Your next question is from Trevor Reynolds from Acumen Capital.

T
Trevor Reynolds
analyst

Just a question on the feedstock, obviously, very well positioned today being the first commercial operation on stream. Just wanted to get your sense on how you see that changing over the coming years and when you kind of expect things to become more competitive? And maybe just your views around that?

R
Robert Colcleugh
executive

It continues to be the main -- sort of one of our main focuses, the feedstock side specifically. I think it will -- I think the market will always adjust. But for now, we've got our pickup feedstock. So it's a nice position to be in not to have to be scrambling for it, but we've got a couple of years before we really see the bulk of new facilities coming on. And frankly, even those -- we see more of those facilities dropping off than we do continuing on. So I don't think we will be -- we're not going to sit back and assume that, that -- those feedstocks will always be available, but we would like to continue to sort of dig in deeper on that side of the business pretty much as soon as we are reaching -- we reach capacity. So our UCO business, as you know, we've got -- we collect used cooking oil.
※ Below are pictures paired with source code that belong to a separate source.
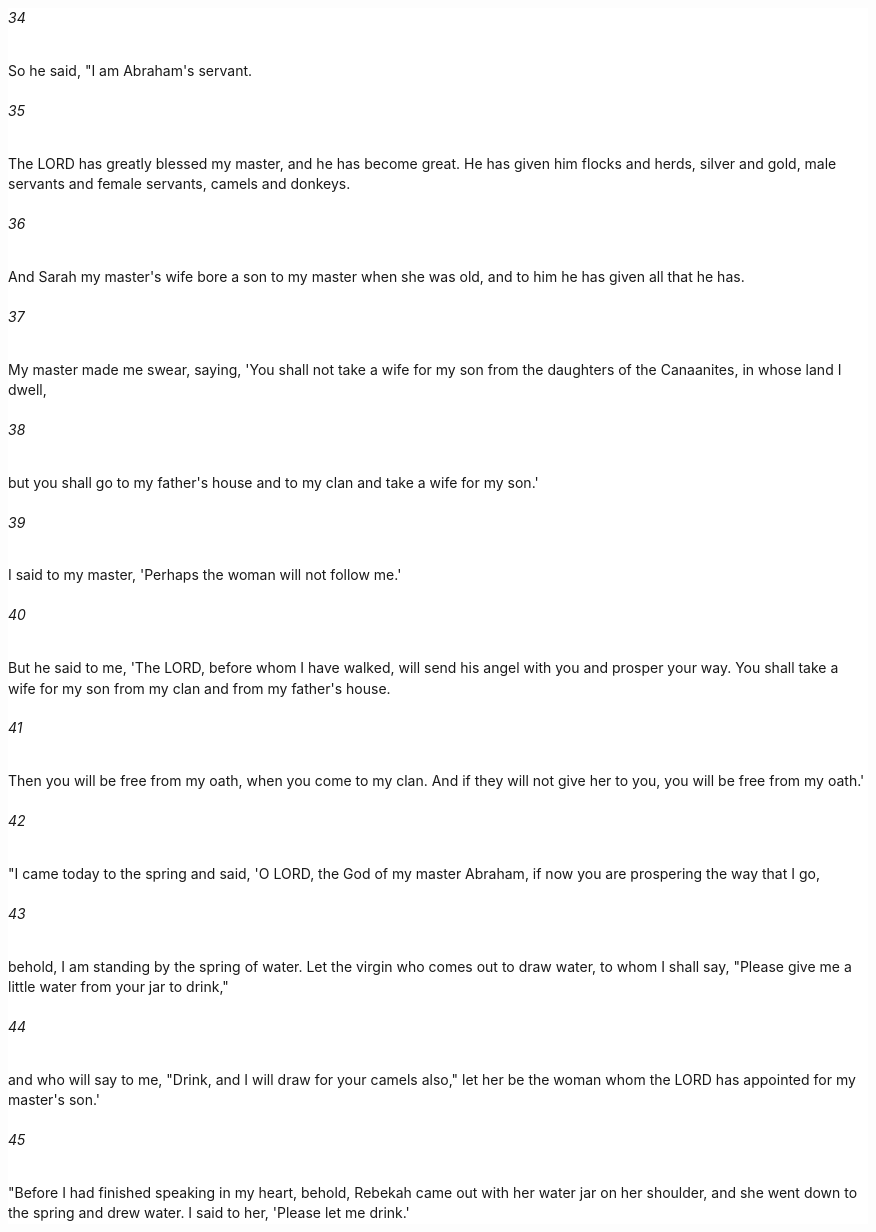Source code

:  

###### 34 
So he said, "I am Abraham's servant. 
 

###### 35 
The LORD has greatly blessed my master, and he has become great. He has given him flocks and herds, silver and gold, male servants and female servants, camels and donkeys. 
 

###### 36 
And Sarah my master's wife bore a son to my master when she was old, and to him he has given all that he has. 
 

###### 37 
My master made me swear, saying, 'You shall not take a wife for my son from the daughters of the Canaanites, in whose land I dwell, 
 

###### 38 
but you shall go to my father's house and to my clan and take a wife for my son.' 
 

###### 39 
I said to my master, 'Perhaps the woman will not follow me.' 
 

###### 40 
But he said to me, 'The LORD, before whom I have walked, will send his angel with you and prosper your way. You shall take a wife for my son from my clan and from my father's house. 
 

###### 41 
Then you will be free from my oath, when you come to my clan. And if they will not give her to you, you will be free from my oath.'
 
 

###### 42 
"I came today to the spring and said, 'O LORD, the God of my master Abraham, if now you are prospering the way that I go, 
 

###### 43 
behold, I am standing by the spring of water. Let the virgin who comes out to draw water, to whom I shall say, "Please give me a little water from your jar to drink," 
 

###### 44 
and who will say to me, "Drink, and I will draw for your camels also," let her be the woman whom the LORD has appointed for my master's son.'
 
 

###### 45 
"Before I had finished speaking in my heart, behold, Rebekah came out with her water jar on her shoulder, and she went down to the spring and drew water. I said to her, 'Please let me drink.'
We look to grow that side of the business, and we've got a whole lot of relationships on both the UCO and Tallow side of the business, and we're looking forward to sort of deepening those relationships in the near term.

Operator

There are no further questions at this time. I will now hand the call back to Rob. Please go ahead.

R
Robert Colcleugh
executive

Okay. Well, thanks, everyone, for joining us on the call. And please don't hesitate to reach out to me or the team if you've got any questions. Have a good morning.

Operator

Thank you. Ladies and gentlemen, the conference has now ended. Thank you all for joining. You may all disconnect.